Task list
A. Reproduce word for word the passage of the Slither review that begins with the words containing "The Story (in" and ends with "Starla from Grant.".
B. Write the next part of the Slither review, picking up after its final line.

Quoted passage
########################################
Saturday, December 26, 2020

New Year's Countdown...of Horror: 10 - Slither

 what a fuckin' year.  Is it over yet? Christmas was a nice respite from thinking too hard about it, but it's still just keeps on churning whether we want it to or not. Time to drown out the horror of reality with some...other horror.  Maybe just entrenching myself in dark, disgusting, ugliness, and maybe when 2021 ticks over things will seem that much brighter.

10
Slither
2006, d. James Gunn - amazonprime


The Story (in two paragraphs or less)

Rural South Carolina. A thing crashes down from outer space. It embeds itself in Grant Grant (Michael Rooker) and starts changing him. Grant's young wife Starla (Elizabeth Banks) starts to notice the change but not soon enough. Grant starts to steal dogs, cats and other animals in town, and is eating pounds upon pounds of meat. He kidnaps a woman who confessed a crush on him and embeds his eggs within her (rather then put the eggs in his wife). He eventually mutates to disgusting proportions. The police peg the woman's disappearance on Grant and arrive in time to save Starla from Grant.

The eggs eventually hatch and start spreading all over town, with only Police Chief Bill Pardy (Nathan Fillion), Starla, and teenager Kylie (Tania Saulnier) remaining uninfected with the parasite. Kylie managed to catch a glimpse of the parasite's memories, learning that he is a singular being, thousands of years old, moving from planet to planet consuming everything until only he remains. And yet Grant's memories and his fixation on Starla prove surprisingly powerful. Bill and Starla deduce that if they kill Grant as the host they may just end this creature forever.

Why this?
I actually wanted to watch this when it originally came out but just never got around to it. Since Guardians of the Galaxy is maybe my favourite Marvel movie (perhaps second favourite) and it has so much to do with James Gunn's sensibilities so I've been curious to see how much of Gunn is in his other movies. I've seen Super, which is an awkward, uncomfortable take on the superhero movie and not nearly the big pop-culture infused, crowd-pleasing, humorous, adventurous ride. I wondered whether Slither would be more on the Super side or the Guardians side.

What's good?
########################################
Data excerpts
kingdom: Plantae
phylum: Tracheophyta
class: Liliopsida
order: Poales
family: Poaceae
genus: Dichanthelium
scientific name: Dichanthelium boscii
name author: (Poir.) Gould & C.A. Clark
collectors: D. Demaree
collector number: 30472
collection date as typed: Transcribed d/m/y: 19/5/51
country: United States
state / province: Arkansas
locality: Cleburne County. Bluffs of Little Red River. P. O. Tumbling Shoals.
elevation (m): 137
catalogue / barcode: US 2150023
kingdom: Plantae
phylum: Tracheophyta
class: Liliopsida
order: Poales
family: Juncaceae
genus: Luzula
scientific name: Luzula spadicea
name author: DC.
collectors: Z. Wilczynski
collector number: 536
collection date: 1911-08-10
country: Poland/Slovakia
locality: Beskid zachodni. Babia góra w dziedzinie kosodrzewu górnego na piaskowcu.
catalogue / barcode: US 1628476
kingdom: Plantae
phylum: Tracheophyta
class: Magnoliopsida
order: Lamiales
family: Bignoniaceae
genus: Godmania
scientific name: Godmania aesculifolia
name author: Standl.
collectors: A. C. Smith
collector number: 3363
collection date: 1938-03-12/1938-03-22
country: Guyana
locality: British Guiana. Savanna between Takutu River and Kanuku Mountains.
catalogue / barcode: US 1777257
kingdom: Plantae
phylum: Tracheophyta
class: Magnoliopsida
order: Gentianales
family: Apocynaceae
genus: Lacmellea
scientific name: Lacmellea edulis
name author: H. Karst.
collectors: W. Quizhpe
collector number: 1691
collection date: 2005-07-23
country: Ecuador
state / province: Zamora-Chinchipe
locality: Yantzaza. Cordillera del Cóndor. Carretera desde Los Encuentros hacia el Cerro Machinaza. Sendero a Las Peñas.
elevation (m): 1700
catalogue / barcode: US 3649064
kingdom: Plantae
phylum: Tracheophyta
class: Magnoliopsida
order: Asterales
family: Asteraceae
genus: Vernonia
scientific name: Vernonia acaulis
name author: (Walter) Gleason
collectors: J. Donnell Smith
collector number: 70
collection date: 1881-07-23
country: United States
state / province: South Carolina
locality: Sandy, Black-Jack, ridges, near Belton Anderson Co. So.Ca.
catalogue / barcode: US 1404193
########################################
Numbered responses
A.
The Story (in two paragraphs or less)

Rural South Carolina. A thing crashes down from outer space. It embeds itself in Grant Grant (Michael Rooker) and starts changing him. Grant's young wife Starla (Elizabeth Banks) starts to notice the change but not soon enough. Grant starts to steal dogs, cats and other animals in town, and is eating pounds upon pounds of meat. He kidnaps a woman who confessed a crush on him and embeds his eggs within her (rather then put the eggs in his wife). He eventually mutates to disgusting proportions. The police peg the woman's disappearance on Grant and arrive in time to save Starla from Grant.

B.
Gunn's humour is there but subdued (I enjoyed all the different "infected" denizens moaning "Starlaaa"). I was expecting it to be funnier than it was actually. The special effects are very gross but more in an amusing way, rather than an off-putting, horrifying way. This movie is a spin on so many 80's alien/monster/horror movie tropes (and a does of Lovecraft), but falls more in line with them rather than being winky and referential like a Scream film.

Not so good…
There's a few shots that utilize CGI that obviously don't hold up anymore (so credit that most of this was done practical). This is a "contagion" movie, so it's kind of rough to watch right know, being all to aware of how hard it is to contain one once it starts.

The bad thing
Oh, the creature is gross in all its stages, but Gunn's very brief backstory and cues to his alien origins in Kylie's visual flashes were really more of what I was hoping he would have in this. I liked that the creature was singular, semi-intelligent mind (more driven by impulse than any deep thinking or strategy) that adopts some of the memories and emotions of his primary host.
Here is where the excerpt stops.